▶ [Task description]:
Copy the listing exactly; drop the pictures.

(Beginning of Dataset section)

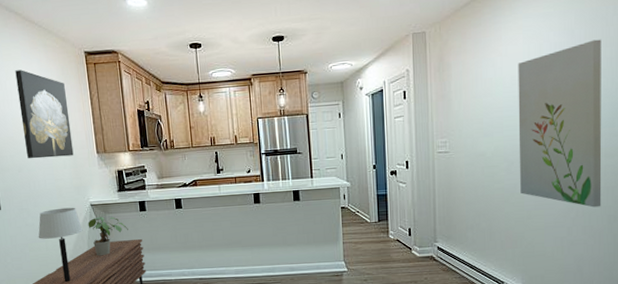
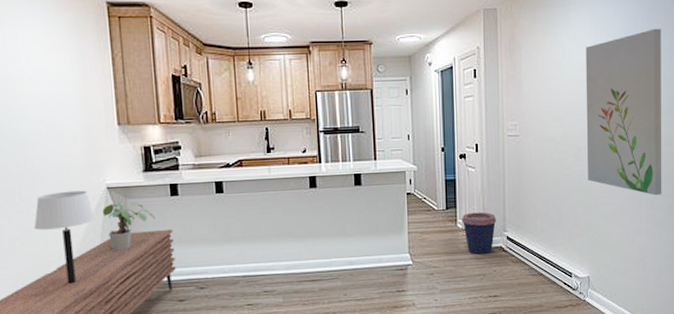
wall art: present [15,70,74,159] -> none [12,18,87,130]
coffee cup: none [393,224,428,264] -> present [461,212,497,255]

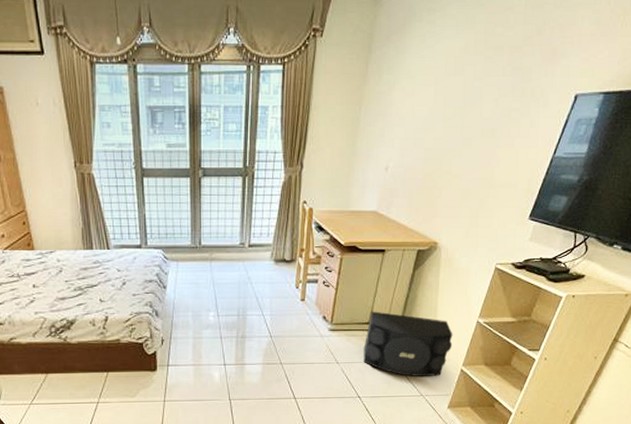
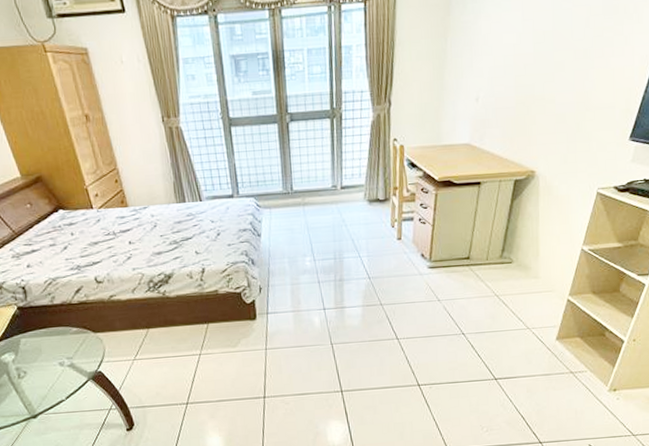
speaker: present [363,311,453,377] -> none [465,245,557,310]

(End of Dataset section)

▶ [Reply to the exercise]:
wall art: present [15,70,74,159] -> none [12,18,87,130]
coffee cup: none [393,224,428,264] -> present [461,212,497,255]

speaker: present [363,311,453,377] -> none [465,245,557,310]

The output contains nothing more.